130. 000 Zuschauer bestaunten die Formel 1 auf dem legendären Oval-Kurs der »Indy 500« - für den Sieg und neue Rekorde sorgten die übermächtigen »Roten«: Der fünfmaligen Weltmeister Schumacher kam zum 21. Mal in Serie ohne Defekt ins Ziel, schenkte seinem Teamkollegen auf der Zielgeraden aber den Sieg. »Da waren wir selber alle überrascht«, meinte Ferrari-Superhirn Ross Brawn.

Erstmals seit 1979 schaffte die Scuderia wieder das »Triple«: Damals war Jody Scheckter (Südafrika) Champion vor dem Kanadier Gilles Villeneuve und Ferrari Konstrukteurs-Weltmeister geworden. Mit den 16 Zählern aus Indianapolis kommen die Italiener auf 205 und durchbrachen als erstes Team seit Einführung der Marken-WM im Jahre 1958 die Schallmauer von 200 Punkten. Den bisherigen Rekord (199) hatten Ayrton Senna und Alain Prost 1988 als McLaren-Honda-Duo aufgestellt.

Räikkönens zehnter Ausfall in diesem Jahr

Einziger Aufreger am Start war das Duell der Williams-BMW-»Kollegen«: Ralf Schumacher schob sich vor Montoya auf Platz vier, doch aus dem Glück des Tüchtigen wurde in der nächsten Runde Pech. In einer Kurve rutschte »Schumi II« dem Kolumbianer in die Seite, beide Autos berührten sich, Schumachers Heckflügel flog auf und davon. Beim außerplanmäßigen »Not-Halt« verlor der Deutsche allein in der Box 69 Sekunden und musste seine Aufholjagd vom 20. und letzten Platz starten. Auch die letzte theoretische Chance, hinter seinem Bruder noch Vizeweltmeister zu werden, war dahin. Besonders bitter: Schon in der 21. Runde wurde Ralf von Michael überholt und landete schließlich unter »ferner fuhren« auf Platz 16.

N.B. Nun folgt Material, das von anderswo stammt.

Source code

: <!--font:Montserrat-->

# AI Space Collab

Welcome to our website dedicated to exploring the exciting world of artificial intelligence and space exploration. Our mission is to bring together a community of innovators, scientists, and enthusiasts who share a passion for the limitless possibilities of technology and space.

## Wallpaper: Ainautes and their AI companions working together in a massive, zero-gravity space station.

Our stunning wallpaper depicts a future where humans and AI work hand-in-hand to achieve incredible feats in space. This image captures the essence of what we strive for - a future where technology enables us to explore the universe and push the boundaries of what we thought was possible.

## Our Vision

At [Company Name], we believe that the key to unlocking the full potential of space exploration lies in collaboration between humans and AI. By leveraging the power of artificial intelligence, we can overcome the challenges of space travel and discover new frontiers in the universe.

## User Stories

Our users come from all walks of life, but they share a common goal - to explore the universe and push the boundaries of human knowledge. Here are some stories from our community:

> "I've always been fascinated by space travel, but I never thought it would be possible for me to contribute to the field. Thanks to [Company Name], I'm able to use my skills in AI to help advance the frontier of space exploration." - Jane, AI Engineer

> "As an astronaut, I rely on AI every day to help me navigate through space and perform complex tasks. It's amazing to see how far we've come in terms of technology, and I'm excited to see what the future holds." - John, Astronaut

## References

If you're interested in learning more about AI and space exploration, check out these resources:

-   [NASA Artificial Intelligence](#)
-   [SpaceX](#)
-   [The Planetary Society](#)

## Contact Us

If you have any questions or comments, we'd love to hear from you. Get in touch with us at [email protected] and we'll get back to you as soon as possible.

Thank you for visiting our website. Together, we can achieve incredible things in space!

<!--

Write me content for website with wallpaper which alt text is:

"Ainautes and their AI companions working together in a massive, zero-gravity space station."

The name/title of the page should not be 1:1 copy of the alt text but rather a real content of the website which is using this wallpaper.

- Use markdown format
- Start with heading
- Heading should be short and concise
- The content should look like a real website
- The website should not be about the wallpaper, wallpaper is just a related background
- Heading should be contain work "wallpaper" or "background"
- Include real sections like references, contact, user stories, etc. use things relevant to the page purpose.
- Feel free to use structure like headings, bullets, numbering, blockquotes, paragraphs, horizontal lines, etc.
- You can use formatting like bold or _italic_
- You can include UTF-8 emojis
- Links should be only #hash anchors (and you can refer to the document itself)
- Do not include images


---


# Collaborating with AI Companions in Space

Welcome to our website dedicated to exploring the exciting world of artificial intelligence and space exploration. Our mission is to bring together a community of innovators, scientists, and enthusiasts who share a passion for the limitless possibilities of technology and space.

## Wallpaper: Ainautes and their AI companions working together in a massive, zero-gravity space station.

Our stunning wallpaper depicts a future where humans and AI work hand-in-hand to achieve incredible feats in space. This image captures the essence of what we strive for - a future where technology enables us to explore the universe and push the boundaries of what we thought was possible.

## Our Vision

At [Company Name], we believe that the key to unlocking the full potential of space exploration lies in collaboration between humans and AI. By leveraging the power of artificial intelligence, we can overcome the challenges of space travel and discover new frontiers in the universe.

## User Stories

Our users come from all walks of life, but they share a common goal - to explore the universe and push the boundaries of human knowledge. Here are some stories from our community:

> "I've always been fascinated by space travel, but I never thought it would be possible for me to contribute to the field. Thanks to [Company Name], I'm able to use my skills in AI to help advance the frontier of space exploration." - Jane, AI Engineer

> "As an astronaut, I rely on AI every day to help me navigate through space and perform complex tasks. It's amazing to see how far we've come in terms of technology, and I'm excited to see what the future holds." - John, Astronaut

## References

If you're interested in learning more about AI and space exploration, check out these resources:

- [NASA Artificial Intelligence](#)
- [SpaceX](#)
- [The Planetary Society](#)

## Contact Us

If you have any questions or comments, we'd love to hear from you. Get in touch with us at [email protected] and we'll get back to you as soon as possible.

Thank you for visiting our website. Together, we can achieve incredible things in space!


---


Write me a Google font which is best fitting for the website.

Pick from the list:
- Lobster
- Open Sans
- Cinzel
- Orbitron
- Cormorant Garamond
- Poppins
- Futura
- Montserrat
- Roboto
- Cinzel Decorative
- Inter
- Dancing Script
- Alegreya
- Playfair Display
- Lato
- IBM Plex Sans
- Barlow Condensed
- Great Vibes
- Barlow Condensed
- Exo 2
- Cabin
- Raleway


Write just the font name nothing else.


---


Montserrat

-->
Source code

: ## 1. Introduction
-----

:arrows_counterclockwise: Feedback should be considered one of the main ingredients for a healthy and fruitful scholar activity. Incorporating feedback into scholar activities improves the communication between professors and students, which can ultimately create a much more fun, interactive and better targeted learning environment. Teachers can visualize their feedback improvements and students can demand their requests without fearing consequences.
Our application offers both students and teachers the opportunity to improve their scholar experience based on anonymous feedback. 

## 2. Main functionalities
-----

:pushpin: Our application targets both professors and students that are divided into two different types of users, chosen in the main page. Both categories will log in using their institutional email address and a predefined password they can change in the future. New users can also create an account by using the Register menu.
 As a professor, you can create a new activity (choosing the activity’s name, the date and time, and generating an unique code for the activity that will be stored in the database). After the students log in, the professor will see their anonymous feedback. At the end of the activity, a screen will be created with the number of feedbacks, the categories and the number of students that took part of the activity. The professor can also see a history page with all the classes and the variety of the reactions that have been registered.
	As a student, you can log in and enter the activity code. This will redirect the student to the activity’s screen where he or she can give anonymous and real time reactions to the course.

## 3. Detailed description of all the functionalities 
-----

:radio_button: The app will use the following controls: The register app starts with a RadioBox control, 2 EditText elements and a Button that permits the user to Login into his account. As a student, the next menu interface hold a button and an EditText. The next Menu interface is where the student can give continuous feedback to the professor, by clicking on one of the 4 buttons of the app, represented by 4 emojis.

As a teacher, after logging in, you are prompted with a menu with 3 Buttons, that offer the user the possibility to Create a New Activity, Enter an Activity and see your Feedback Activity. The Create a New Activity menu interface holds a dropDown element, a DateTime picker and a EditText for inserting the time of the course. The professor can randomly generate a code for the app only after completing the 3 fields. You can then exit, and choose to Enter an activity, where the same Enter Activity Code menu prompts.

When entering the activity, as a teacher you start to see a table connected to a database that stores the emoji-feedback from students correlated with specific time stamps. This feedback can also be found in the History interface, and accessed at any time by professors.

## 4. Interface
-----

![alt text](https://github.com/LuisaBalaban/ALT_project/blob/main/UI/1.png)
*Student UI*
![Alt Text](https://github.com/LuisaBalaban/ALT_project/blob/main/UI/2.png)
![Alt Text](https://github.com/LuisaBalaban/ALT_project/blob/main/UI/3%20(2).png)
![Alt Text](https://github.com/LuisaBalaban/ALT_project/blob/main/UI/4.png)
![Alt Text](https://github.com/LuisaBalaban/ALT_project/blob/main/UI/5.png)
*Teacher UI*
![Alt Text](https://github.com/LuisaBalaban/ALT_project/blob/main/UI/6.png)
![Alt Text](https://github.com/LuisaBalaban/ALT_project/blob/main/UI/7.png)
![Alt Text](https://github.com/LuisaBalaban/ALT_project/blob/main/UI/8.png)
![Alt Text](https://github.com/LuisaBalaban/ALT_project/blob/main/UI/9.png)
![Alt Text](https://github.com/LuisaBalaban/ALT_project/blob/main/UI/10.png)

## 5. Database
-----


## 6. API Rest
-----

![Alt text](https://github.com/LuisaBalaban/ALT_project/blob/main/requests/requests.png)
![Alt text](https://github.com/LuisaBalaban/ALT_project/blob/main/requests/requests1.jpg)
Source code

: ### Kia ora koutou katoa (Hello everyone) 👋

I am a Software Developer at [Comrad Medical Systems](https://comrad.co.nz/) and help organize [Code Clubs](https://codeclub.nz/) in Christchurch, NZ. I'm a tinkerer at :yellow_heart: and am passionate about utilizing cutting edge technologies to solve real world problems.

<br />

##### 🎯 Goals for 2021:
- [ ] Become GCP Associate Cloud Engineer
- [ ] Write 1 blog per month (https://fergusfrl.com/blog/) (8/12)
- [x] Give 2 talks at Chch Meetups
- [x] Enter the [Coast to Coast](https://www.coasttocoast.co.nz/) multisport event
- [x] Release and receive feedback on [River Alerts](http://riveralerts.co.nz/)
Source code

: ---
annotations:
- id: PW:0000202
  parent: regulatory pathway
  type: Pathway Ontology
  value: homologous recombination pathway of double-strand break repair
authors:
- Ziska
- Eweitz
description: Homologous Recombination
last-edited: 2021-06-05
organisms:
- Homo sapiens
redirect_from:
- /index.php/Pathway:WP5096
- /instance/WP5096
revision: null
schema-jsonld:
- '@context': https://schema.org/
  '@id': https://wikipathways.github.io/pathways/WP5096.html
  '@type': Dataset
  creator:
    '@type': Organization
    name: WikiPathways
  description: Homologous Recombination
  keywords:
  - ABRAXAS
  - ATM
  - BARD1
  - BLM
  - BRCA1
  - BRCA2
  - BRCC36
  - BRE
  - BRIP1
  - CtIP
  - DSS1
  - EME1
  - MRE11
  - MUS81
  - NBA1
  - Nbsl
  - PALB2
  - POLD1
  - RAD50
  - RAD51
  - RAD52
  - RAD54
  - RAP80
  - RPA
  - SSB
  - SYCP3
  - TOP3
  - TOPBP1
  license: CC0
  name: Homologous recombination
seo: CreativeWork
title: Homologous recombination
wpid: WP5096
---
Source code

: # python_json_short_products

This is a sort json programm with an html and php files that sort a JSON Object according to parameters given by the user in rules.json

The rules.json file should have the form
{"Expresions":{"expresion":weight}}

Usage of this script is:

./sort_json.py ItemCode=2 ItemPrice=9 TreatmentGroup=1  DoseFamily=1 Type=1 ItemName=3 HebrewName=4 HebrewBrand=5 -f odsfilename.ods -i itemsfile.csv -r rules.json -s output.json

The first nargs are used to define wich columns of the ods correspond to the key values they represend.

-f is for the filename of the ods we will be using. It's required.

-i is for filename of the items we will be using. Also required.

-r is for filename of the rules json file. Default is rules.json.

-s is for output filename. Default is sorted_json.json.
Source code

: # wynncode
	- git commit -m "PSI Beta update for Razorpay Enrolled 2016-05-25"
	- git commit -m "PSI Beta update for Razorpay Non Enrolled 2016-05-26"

Auch für Heinz-Harald Frentzen lief bei seinem vorzeitigen Sauber-Comeback noch nicht alles optimal. Der vom Brasilianer Felipe Massa übernommene Sitz konnte in aller Eile nicht mehr »maßgeschneidert« werden; auch das Auto war offenbar noch nicht perfekt abgestimmt. Zwei Mal landete der Mönchengladbacher im Kiesbett und im Ziel nur auf Platz 13 - weit hinter seinem Teamkollegen und »Stadtrivalen« Nick Heidfeld (9.). Der Finne Kimi Räikkönen musste seinen Silberpfeil in der 52. Runde offenbar mit Motorschaden abstellen - für den McLaren-Mercedes-Piloten bereits der 10. Aufall in diesem Jahr.

Derweil zogen die »Roten« unangefochten ihre Kreise. Schumacher, der zum sechsten Mal in dieser Saison von der Pole-Position gestartet war, hielt Barrichello zwar auf Distanz, doch der Brasilianer verlor nie den Kontakt zum Auto mit der Nummer 1. Nach 20 Runden hatte er nur 1,6 Sekunden Rückstand, Coulthard im Silberpfeil schon über 22 Sekunden. Auch nach dem zweiten Boxenstopp änderte sich nichts an der Spitze und an dem gewohnten Bild in der »Formel Langeweile«. Am Ende des Rennens der Rekorde hatte »Schumi« zwar seinen 64. Grand- Prix-Triumph vor Augen, ließ aber kurz vor der Ziellinie seinen brasilianischen Teamkollegen passieren.